If that is not a well known term, I
am wondering if we need to have a
specific designation ? The current
designation might be confusing with
the AS, is not represented in the
figure and as far as I understand
is more related to a client than to
a server.  Client Authorization
Server Interface or Client
Authorization Server Client  ?

I am fine leaving it at is in any
case.

</mglt>

[...]

2.1.  Client Token Request to the Authorization Server (AS)

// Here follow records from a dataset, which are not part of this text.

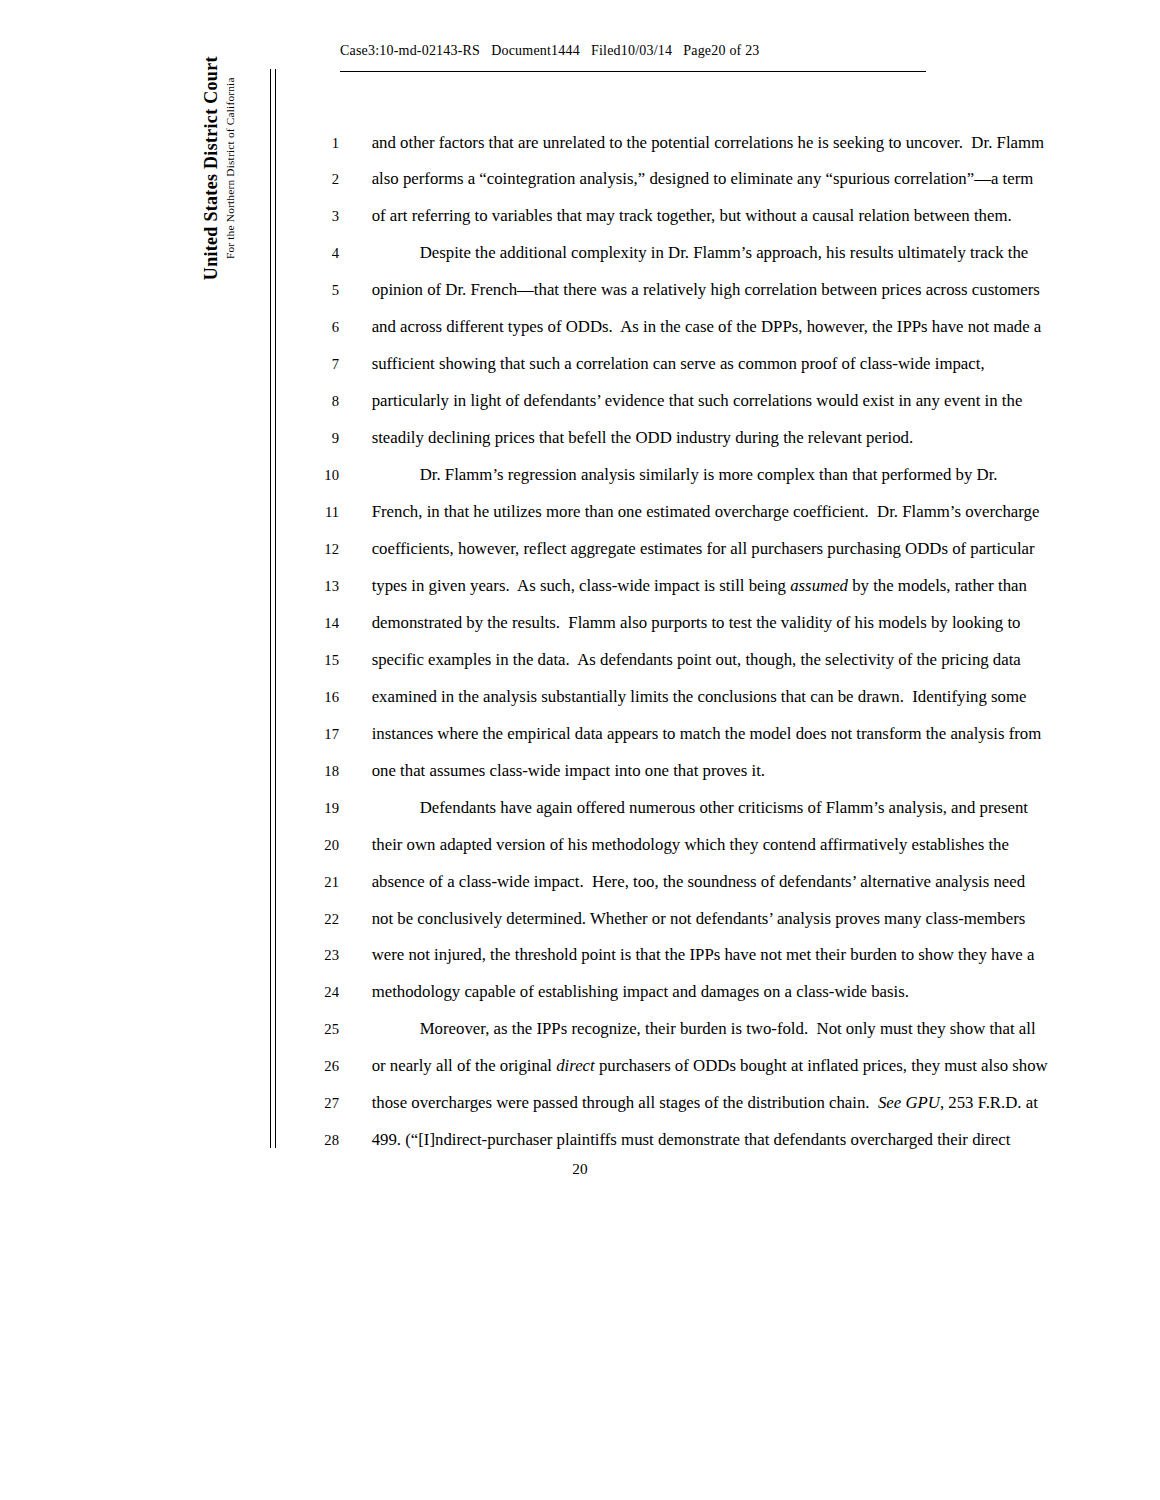Case3:10-md-02143-RS Document1444 Filed10/03/14 Page20 of 23
United States District Court
For the Northern District of California
and other factors that are unrelated to the potential correlations he is seeking to uncover. Dr. Flamm
also performs a “cointegration analysis,” designed to eliminate any “spurious correlation”—a term
of art referring to variables that may track together, but without a causal relation between them.
Despite the additional complexity in Dr. Flamm’s approach, his results ultimately track the
opinion of Dr. French—that there was a relatively high correlation between prices across customers
and across different types of ODDs. As in the case of the DPPs, however, the IPPs have not made a
sufficient showing that such a correlation can serve as common proof of class-wide impact,
particularly in light of defendants’ evidence that such correlations would exist in any event in the
steadily declining prices that befell the ODD industry during the relevant period.
Dr. Flamm’s regression analysis similarly is more complex than that performed by Dr.
French, in that he utilizes more than one estimated overcharge coefficient. Dr. Flamm’s overcharge
coefficients, however, reflect aggregate estimates for all purchasers purchasing ODDs of particular
types in given years. As such, class-wide impact is still being assumed by the models, rather than
demonstrated by the results. Flamm also purports to test the validity of his models by looking to
specific examples in the data. As defendants point out, though, the selectivity of the pricing data
examined in the analysis substantially limits the conclusions that can be drawn. Identifying some
instances where the empirical data appears to match the model does not transform the analysis from
one that assumes class-wide impact into one that proves it.
Defendants have again offered numerous other criticisms of Flamm’s analysis, and present
their own adapted version of his methodology which they contend affirmatively establishes the
absence of a class-wide impact. Here, too, the soundness of defendants’ alternative analysis need
not be conclusively determined. Whether or not defendants’ analysis proves many class-members
were not injured, the threshold point is that the IPPs have not met their burden to show they have a
methodology capable of establishing impact and damages on a class-wide basis.
Moreover, as the IPPs recognize, their burden is two-fold. Not only must they show that all
or nearly all of the original direct purchasers of ODDs bought at inflated prices, they must also show
those overcharges were passed through all stages of the distribution chain. See GPU, 253 F.R.D. at
499. (“[I]ndirect-purchaser plaintiffs must demonstrate that defendants overcharged their direct
20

   The first step in the protocol flow (Figure 1 (A)) is the token
   acquisition by the Client from the AS.  The Client and the AS MUST
   perform mutual authentication.  The Client requests an access token
   from the AS as described in Section 5.6.1 of the ACE framework
   [I-D.ietf-ace-oauth-authz], however, it MUST set the profile
   parameter to 'mqtt_tls'.  The media format is 'application/ace+json'.
   The AS uses JSON in the payload of its responses to both to the
   Client and the RS.

<mglt>

This is perhaps my reading, but I
do expect however to bring a
contradiction to 5.6.1. This does
not seems the case here. I
understand that the ace_profile
MUST be set to mqtt_tls.

I am wondering if s/however ...
/with the profile set to mqtt_tls.
is not sufficient.

This is not a strong push from my
side either.

There is a nit "to both to"
</mglt>

   If the AS successfully verifies the access token request and
   authorizes the Client for the indicated audience (i.e.  RS) and
   scopes (i.e. publish/subscribe permissions over topics), the AS
   issues an access token (Figure 1 (B)).  The response includes the
   parameters described in Section 5.6.2 of the ACE framework
   [I-D.ietf-ace-oauth-authz].  The returned token is a Proof-of-
   Possession (PoP) token by default.  This document follows RFC 7800
   [RFC7800] for PoP semantics for JWTs.  The PoP token includes a 'cnf'
   parameter with a symmetric or asymmetric PoP key.  Note that the

<mglt>

I am wondering if the PoP token
should not be the access token
instead ?  I would rather expect
the 'cnf' to contain the PoP, but I
must admit I am not too familiar
with terminology or usage so I
might be wrong.

</mglt>

[...]

   'cnf' parameter in the web tokens are to be consumed by the RS and
   not the Client.  For the asymmetric case, the PoP token may include
   the 'rs_cnf' parameter containing the information about the public
   key to be used by the RS to authenticate as described in
   [I-D.ietf-ace-oauth-params].

<mglt>
Same comment regarding the PoP token.
</mglt>

   The AS returns error responses for JSON-based interactions following
   Section 5.2 of RFC 6749 [RFC6749].  When CBOR is used, the
   interactions must implement Section 5.6.3 of the ACE framework
   [I-D.ietf-ace-oauth-authz].

2.2.  Client Connection Request to the Broker (C)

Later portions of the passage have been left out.